Derler ya, her işte bir hayır vardır diye, o kadar memnun olduk ki turun programının değişmesinden, otel daha dolmadan malzemeleri olmayanlar için otel içerisindeki kiralama ofisinden board ve botlar ayarlandı. Günlük fiyatı 50 Leva civarında olan ski pass´ler alındı, pist keşfine çıkıldı. Yanınızda kesinlikle nakit para taşımanız gerekli, çoğu yerde kredi kartı geçmiyor.
Oteller bölgesinden Gondol ile kayak alanına varış sağlanıyor. Eğer hava açık ise buradan manzarayı izlemek oldukça keyifli.
Tavsiyem, sabahın erken saatlerinde kalkıp gondola binmek üzere saat 08:00 gibi kuyruğa girmeniz, aksi takdirde uzun kuyruklar beklemek zorunda kalabiliyorsunuz. Ya da otelinizin shuttle servisi ile anlaşıp 30-40 Leva karşılığında kayak alanına minibüs ile de çıkabilirsiniz.
Zorlu, yumuşak, oyuncaklı, dik, orta seviyede alternatifleri olan kayak alanında pistlerin toplam uzunluğu 70 kilometreden fazla.
2.600 metre yüksekliğinde olan zirveden başlayarak kesintisiz, oteller bölgesine kadar kayabileceğiniz pistin uzunluğu ise 16 kilometre civarında. Bu durumda dönüşte gondola binmenize dahi gerek yok.
Her ne kadar sonlarına doğru pist düzleşse de, son 7 kilometre oldukça zevkli. Ve yolun sonunda vardığınız yer, “Happy End”.
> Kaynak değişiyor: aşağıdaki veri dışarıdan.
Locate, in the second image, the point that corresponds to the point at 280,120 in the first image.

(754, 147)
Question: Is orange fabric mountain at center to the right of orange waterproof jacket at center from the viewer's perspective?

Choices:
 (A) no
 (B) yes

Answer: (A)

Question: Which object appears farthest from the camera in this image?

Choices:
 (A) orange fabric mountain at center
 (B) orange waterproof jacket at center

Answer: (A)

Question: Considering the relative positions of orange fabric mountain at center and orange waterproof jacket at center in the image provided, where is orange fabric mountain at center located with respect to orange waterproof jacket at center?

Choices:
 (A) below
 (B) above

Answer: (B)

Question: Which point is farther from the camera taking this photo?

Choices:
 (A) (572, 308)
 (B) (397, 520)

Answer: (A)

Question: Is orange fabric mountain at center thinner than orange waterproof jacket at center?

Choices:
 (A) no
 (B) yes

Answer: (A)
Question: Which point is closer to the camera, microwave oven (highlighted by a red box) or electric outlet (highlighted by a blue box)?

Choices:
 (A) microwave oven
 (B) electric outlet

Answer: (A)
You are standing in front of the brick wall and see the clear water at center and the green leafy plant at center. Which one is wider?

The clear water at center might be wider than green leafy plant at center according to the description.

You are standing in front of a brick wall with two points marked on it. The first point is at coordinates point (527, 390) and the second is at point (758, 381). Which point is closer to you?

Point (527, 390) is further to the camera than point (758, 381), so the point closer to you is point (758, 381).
Hemen pistin sona erdiği noktada ahşap bar, ismini kesinlikle hak ediyor. Tatlı bir yorgunluğun ardından burada Bulgar birası ve çerez keyfi kesinlikle olmazsa olmazlardan…
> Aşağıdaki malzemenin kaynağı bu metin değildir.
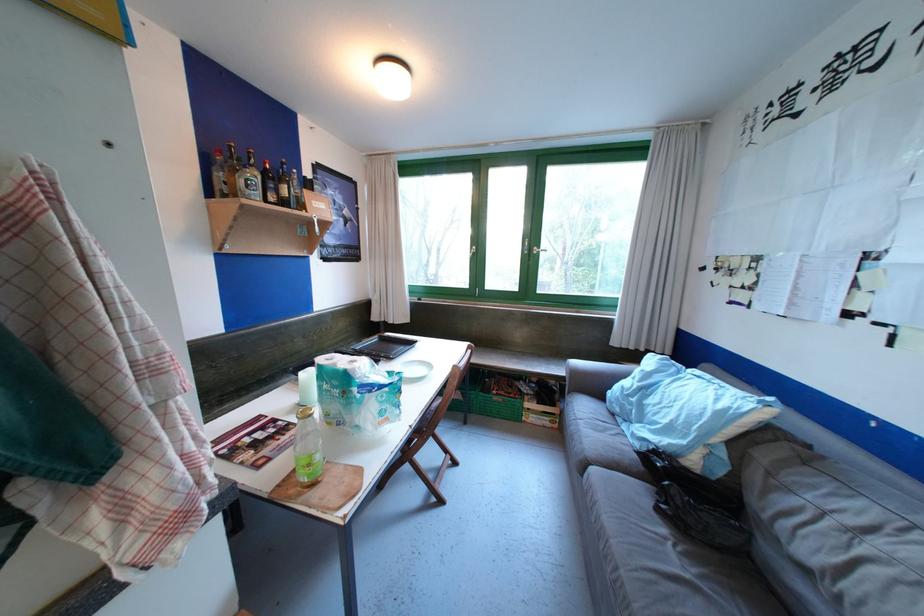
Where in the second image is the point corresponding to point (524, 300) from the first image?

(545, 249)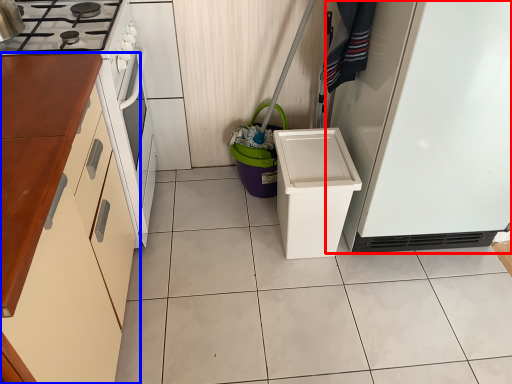
Question: Which object is closer to the camera taking this photo, refrigerator (highlighted by a red box) or cabinetry (highlighted by a blue box)?

Choices:
 (A) refrigerator
 (B) cabinetry

Answer: (B)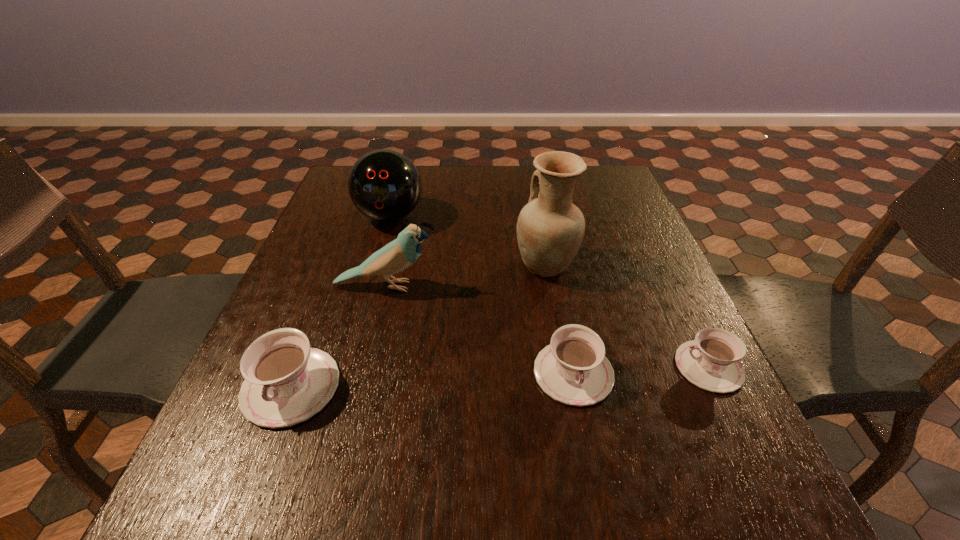
To achieve even spacing by inserting another teacup among them, please point to a vacant spot for this new teacup. Please provide its 2D coordinates. Your answer should be formatted as a tuple, i.e. [(x, y)], where the tuple contains the x and y coordinates of a point satisfying the conditions above.

[(434, 380)]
Akşam yemeği için Victoria Restaurant, her ne kadar yer bulamasak da çoğu kişi tarafından tavsiye edilen bir yer. Önceden rezervasyon yaptırmanızda fayda olabilir bizim gibi kapıda kalmamak için.
Eğer ocakbaşı seviyorsanız ve lezzetli ve bol et yemek istiyorsanız diğer alternatif ise, “La Skara”.
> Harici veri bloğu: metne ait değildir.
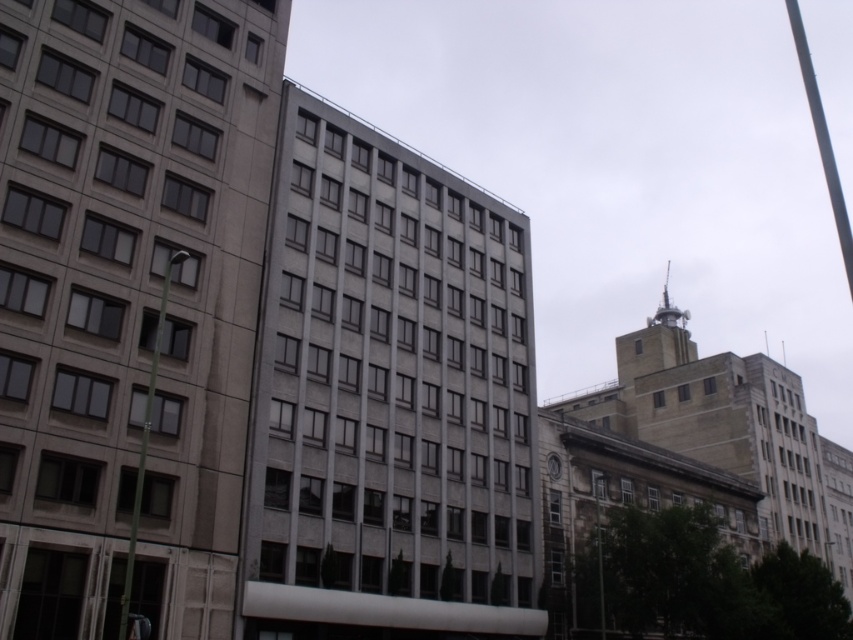
You are standing at the point with coordinates (821, 138) in the urban landscape. What object is located at this point?

The smooth gray pole at upper right is located at point (821, 138).

You are a city planner assessing the urban layout. You need to determine if the gray concrete building at center can be seen from the green metallic pole at left without any obstruction. Based on their relative positions, is there a clear line of sight between them?

The gray concrete building at center is wider than the green metallic pole at left, so there might be an obstruction. However, since the pole is positioned to the left and the building is centrally located, the pole might still have a clear view unless the building extends too far to the left. Without specific distance data, it is uncertain, but the building being wider could block the view depending on their exact placement.

From the picture: You are a city planner assessing the urban layout. You need to determine if the green metallic pole at left can be placed closer to the gray concrete building at center without obstructing the building. Based on their sizes, is this feasible?

The gray concrete building at center is larger in size than the green metallic pole at left. Since the pole is smaller, it can be placed closer to the building without causing obstruction.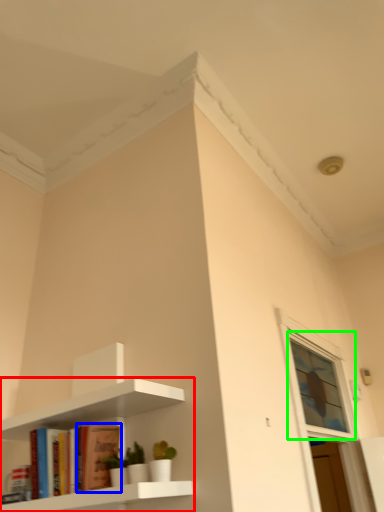
Question: Which object is positioned closest to shelf (highlighted by a red box)? Select from book (highlighted by a blue box) and window (highlighted by a green box).

Choices:
 (A) book
 (B) window

Answer: (A)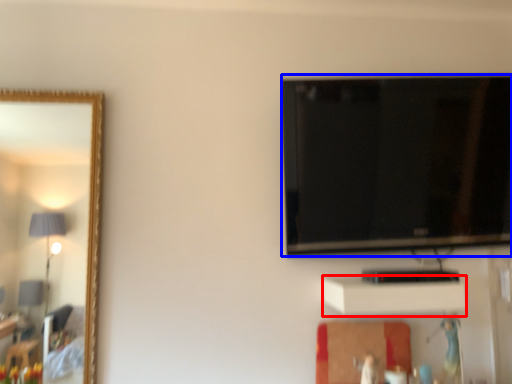
Question: Which object is closer to the camera taking this photo, cabinet (highlighted by a red box) or television (highlighted by a blue box)?

Choices:
 (A) cabinet
 (B) television

Answer: (A)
Ama şunu da ekleyeyim, eğer gün içinde yüzünüz kardan yanmışsa, üstüne bir de mangalın sıcaklığı eklenince fotoğraflarda yüzünüz, enteresan renklere bürünebiliyor. Bu nedenle en iyisi fotoğraf çektirmemek:)
Sonuç olarak, ucuz içki ve yemek, uzun pistler, güzel kar ilginizi cezbediyorsa, Bansko, kesinlikle durağınız olmalı.